*** Provided information Section Begins ***

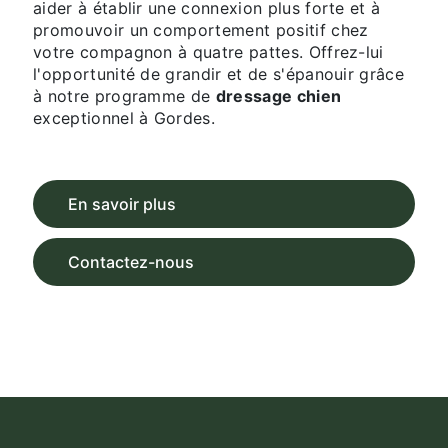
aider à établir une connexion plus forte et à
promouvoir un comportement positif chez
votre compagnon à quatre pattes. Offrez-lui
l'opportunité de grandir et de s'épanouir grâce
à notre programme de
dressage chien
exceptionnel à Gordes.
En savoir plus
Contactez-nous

*** Provided information Section Ends ***
*** Provided information Section Begins ***

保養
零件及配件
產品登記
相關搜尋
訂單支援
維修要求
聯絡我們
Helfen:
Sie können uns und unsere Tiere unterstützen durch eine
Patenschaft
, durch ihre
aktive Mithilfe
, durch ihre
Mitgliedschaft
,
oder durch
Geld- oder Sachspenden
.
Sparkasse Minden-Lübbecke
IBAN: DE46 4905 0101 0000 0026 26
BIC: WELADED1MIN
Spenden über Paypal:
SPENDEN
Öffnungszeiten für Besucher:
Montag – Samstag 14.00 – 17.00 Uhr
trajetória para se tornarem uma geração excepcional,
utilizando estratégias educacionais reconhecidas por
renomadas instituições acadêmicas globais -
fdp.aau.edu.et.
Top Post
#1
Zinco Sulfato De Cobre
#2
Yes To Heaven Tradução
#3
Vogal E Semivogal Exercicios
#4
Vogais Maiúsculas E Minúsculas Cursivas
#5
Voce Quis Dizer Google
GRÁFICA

*** Provided information Section Ends ***

Problem: Throughout the material above, find every line holding "durch" and copy it.

Response:
Sie können uns und unsere Tiere unterstützen durch eine
, durch ihre
, durch ihre
oder durch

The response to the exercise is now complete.